ABOUT THIS TASK
Reproduce the first line of the entries that follow and each later line, word for word, ending with the one containing "right elbow: (28, 706, 0)".

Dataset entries
▬▬▬▬▬▬
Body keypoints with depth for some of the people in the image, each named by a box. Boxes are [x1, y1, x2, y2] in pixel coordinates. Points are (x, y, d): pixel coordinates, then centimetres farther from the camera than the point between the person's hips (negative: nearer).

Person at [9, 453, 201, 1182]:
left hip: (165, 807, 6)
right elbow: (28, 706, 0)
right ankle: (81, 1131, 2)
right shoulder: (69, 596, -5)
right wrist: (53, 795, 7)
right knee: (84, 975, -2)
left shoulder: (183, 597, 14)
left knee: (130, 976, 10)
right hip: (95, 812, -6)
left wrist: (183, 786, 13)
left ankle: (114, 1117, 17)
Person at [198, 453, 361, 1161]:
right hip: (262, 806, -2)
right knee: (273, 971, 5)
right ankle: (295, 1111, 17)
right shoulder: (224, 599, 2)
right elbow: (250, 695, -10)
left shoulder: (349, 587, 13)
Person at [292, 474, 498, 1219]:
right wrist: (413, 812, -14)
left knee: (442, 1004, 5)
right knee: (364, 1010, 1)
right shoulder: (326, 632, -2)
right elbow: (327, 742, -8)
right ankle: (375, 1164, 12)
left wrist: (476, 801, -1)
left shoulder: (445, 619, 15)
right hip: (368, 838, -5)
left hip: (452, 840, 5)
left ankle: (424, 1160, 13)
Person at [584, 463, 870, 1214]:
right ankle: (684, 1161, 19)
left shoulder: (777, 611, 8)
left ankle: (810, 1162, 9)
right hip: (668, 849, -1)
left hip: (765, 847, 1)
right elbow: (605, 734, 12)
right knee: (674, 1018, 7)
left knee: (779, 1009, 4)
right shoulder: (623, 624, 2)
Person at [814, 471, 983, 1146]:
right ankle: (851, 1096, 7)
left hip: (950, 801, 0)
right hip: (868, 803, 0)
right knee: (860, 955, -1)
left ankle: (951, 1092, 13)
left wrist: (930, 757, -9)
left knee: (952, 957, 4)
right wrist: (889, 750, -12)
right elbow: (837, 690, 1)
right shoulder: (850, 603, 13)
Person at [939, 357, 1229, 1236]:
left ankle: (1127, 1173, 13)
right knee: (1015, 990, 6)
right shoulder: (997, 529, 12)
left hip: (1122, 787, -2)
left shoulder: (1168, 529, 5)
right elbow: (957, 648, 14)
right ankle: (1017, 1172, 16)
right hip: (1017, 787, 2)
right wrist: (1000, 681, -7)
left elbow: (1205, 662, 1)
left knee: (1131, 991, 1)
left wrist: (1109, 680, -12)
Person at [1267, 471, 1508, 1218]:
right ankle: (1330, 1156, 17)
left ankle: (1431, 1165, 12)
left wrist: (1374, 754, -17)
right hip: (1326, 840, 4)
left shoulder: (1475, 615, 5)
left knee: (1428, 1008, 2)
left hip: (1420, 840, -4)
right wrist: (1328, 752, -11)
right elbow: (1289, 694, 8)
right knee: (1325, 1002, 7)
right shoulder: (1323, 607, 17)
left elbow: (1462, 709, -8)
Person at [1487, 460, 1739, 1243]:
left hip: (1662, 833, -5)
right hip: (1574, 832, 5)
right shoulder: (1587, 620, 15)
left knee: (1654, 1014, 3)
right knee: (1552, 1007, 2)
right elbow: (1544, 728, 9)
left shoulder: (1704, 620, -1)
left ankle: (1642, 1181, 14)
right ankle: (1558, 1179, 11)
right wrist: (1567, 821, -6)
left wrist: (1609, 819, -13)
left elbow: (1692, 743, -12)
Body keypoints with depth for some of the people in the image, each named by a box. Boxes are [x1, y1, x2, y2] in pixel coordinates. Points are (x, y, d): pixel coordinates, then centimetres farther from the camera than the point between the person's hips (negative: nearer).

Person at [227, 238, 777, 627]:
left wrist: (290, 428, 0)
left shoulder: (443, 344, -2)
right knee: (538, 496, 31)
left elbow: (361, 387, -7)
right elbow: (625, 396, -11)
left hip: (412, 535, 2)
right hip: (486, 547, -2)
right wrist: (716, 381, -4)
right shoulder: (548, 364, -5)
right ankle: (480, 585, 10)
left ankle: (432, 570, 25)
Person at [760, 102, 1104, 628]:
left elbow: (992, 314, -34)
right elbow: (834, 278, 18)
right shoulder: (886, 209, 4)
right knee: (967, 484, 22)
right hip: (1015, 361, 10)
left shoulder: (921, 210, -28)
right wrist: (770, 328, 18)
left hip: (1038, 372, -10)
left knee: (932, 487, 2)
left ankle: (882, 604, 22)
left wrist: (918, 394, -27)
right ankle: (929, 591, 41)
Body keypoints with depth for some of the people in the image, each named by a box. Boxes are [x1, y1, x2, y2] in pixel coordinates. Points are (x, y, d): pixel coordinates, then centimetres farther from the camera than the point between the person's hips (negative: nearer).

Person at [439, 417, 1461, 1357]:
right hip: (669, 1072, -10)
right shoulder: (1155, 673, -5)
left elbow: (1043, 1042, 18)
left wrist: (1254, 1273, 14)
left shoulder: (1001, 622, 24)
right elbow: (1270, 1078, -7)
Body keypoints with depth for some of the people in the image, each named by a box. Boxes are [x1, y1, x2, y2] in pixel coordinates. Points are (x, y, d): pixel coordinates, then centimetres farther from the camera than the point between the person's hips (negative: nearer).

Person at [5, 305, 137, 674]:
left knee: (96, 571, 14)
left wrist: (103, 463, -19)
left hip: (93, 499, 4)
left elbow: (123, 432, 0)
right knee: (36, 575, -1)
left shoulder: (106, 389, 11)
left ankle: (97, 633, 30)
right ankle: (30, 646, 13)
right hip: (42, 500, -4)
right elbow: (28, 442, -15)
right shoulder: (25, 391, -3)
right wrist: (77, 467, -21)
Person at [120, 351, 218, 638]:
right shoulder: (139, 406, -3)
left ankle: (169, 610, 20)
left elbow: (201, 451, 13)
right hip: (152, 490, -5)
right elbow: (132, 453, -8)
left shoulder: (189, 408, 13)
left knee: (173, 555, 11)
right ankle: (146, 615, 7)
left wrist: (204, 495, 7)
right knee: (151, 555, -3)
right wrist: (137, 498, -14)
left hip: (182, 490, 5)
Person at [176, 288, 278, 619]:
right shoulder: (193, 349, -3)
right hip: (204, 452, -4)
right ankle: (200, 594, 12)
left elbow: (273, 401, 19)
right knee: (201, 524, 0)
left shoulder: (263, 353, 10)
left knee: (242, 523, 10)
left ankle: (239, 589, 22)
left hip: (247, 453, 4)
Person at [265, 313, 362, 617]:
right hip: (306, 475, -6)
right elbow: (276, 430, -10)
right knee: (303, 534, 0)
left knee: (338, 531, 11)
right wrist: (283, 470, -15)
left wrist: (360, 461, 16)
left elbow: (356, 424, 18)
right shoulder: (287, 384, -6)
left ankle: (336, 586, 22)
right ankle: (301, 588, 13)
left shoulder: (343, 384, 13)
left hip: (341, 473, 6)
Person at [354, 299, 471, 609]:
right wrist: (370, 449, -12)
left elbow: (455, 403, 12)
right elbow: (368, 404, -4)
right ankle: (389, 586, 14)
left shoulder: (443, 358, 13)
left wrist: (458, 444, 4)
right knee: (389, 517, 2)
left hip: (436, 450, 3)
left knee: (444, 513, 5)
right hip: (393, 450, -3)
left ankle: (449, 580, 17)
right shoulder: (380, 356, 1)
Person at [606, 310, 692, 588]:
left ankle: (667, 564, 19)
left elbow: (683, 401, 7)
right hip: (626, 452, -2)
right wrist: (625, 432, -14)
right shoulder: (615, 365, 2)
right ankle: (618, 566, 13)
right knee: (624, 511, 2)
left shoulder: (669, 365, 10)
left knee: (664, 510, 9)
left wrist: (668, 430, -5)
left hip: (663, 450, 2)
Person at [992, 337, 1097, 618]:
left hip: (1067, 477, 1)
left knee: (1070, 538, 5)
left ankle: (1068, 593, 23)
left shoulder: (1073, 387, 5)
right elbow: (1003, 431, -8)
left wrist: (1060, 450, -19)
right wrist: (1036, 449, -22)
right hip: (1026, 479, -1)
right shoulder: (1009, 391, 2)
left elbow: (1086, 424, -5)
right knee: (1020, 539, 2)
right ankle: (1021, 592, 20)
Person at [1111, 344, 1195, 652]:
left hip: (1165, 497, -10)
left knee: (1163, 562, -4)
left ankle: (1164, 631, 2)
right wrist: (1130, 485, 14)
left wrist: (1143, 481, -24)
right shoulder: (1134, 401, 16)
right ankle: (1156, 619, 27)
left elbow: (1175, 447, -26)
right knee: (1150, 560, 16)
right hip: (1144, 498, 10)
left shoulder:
▬▬▬▬▬▬
EXERCISE ANSWER
Body keypoints with depth for some of the people in the image, each named by a box. Boxes are [x1, y1, x2, y2] in pixel coordinates. Points are (x, y, d): pixel coordinates, then centimetres farther from the camera than the point between the person's hips (negative: nearer).

Person at [9, 453, 201, 1182]:
left hip: (165, 807, 6)
right elbow: (28, 706, 0)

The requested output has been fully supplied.